Some magazines entertain. Others leave a fingerprint on your life.
Naked Magazine did both for me.
Long before GoNaked Magazine existed, I sat with those glossy pages spread across a table, studying them like a roadmap. Here was proof a publication for gay nudist men did not need permission to exist. Here was community in print. Travel. Stories. Bodies without shame.
Naked Magazine showed me what was possible.
Published throughout the 1990s and into the early 2000s, the magazine spoke to men searching for connection in a pre-app world. You did not open Naked to scroll. You opened it to find your people.
Inside were listings for resorts and gatherings, personal ads, travel features, reader stories, and photography grounded in confidence rather than spectacle. Each issue whispered the same message: You belong somewhere.
The publisher, Robert Steele, guided the magazine for more than a decade before the title disappeared after the economic shock that followed September 11. Like many independent LGBTQ publications, the archive never received the preservation attention given to mainstream media.
Yet the influence lived on.
When the idea for GoNaked Magazine first stirred in my head, Naked stood right there beside it.
To be honest, in those early days I tried to track down Robert Steele. I wanted to buy the name. I wanted to continue the tradition rather than start from zero. I searched. I asked around. I followed every lead I could find.
Nothing.
Robert Steele might have been a pseudonym. He might have stepped away from publishing. He might have died. The trail went cold.
So I made a decision many founders recognize. If the door does not open, build your own entrance.
I struck out on my own.
Here we are eleven years later, with a thriving community that grows stronger with each passing season. What began as inspiration became momentum. Momentum became a magazine. The magazine became a gathering place.
GoNaked did not replace Naked Magazine. No publication replaces the one that helped spark it.
Instead, we continue the spirit.
Both magazines share a simple belief. Visibility matters. Community matters. Seeing yourself reflected without apology matters.

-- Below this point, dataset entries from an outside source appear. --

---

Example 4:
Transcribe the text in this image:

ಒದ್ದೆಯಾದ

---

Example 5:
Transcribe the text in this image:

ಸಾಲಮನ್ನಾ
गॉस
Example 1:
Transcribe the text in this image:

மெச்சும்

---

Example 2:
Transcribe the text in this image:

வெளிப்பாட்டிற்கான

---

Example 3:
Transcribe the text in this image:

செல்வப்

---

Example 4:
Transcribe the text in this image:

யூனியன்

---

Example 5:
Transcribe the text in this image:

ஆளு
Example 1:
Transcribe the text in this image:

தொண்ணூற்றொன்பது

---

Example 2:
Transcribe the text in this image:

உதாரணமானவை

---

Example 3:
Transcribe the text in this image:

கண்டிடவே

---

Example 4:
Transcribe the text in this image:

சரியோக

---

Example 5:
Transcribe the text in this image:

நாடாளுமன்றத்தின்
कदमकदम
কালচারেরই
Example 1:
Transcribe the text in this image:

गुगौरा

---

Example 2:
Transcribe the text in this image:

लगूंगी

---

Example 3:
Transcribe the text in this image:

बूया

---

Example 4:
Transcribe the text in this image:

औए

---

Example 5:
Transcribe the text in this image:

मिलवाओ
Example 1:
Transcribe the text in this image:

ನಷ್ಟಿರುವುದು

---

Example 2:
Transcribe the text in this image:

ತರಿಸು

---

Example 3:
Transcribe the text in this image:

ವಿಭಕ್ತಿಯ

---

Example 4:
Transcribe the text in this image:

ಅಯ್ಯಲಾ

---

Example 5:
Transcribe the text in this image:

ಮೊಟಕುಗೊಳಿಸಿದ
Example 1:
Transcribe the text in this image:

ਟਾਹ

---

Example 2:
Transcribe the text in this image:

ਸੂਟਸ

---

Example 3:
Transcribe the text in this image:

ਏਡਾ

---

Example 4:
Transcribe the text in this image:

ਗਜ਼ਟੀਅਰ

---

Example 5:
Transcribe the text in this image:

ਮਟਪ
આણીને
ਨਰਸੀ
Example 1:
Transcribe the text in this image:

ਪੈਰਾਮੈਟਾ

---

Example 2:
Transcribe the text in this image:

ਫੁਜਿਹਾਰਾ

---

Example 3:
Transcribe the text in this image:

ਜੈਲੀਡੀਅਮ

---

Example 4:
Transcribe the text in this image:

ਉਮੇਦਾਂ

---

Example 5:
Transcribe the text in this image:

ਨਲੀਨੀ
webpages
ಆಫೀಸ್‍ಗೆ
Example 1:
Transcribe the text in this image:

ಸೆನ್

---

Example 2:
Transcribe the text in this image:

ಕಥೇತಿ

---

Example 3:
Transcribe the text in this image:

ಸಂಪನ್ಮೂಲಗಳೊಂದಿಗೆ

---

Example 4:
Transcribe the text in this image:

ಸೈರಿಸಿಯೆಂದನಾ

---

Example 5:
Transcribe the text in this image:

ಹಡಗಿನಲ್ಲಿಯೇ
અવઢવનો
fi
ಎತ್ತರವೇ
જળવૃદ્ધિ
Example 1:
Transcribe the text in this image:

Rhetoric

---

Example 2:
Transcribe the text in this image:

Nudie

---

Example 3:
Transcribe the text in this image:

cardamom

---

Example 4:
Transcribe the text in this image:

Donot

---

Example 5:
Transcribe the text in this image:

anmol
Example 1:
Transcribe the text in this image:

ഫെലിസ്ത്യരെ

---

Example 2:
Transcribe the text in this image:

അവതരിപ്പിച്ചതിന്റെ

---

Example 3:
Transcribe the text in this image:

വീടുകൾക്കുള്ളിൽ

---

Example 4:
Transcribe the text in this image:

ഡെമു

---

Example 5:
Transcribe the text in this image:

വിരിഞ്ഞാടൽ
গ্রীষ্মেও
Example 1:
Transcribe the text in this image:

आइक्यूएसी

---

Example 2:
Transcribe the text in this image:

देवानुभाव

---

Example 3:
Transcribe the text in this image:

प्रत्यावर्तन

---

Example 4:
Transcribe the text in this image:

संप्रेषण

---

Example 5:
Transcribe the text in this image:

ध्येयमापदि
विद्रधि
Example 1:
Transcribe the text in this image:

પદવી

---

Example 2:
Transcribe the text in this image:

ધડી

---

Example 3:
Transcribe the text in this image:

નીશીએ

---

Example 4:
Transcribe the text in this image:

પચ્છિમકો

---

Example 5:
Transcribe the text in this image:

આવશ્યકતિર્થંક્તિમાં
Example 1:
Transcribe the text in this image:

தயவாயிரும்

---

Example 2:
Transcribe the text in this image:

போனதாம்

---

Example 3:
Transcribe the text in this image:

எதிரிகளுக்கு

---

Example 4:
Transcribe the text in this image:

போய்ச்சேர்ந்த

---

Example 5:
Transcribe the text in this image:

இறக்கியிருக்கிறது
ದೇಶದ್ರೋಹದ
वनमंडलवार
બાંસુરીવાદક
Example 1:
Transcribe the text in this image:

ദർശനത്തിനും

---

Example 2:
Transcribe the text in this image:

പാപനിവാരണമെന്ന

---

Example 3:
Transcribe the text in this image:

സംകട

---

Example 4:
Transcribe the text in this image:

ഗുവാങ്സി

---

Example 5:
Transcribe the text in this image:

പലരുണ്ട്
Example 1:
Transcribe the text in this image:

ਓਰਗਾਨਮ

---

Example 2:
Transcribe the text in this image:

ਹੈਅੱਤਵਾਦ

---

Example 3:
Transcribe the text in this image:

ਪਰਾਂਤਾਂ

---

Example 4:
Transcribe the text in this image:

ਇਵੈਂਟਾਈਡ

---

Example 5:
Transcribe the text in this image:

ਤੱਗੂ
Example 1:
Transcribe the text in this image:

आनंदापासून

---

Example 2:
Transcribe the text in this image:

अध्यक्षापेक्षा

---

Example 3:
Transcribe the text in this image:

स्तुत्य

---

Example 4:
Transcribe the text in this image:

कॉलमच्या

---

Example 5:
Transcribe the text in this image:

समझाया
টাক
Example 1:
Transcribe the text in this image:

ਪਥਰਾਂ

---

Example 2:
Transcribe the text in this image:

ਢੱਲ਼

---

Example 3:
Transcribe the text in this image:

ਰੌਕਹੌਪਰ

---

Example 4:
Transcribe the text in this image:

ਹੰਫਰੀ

Today, I hold every issue of Naked Magazine shown here and plan to complete the full run. (If you have an issue that I am missing, let me know!) Once finished, the entire collection will go to the GLBT Historical Society Museum.
Preservation protects stories from disappearing.
Future researchers will not need to guess how gay nudist culture found its footing. They will turn pages and see it unfold.
Print still carries power. A magazine freezes a moment in time more honestly than memory ever could.
Naked Magazine helped light the path.
GoNaked Magazine walks forward on it.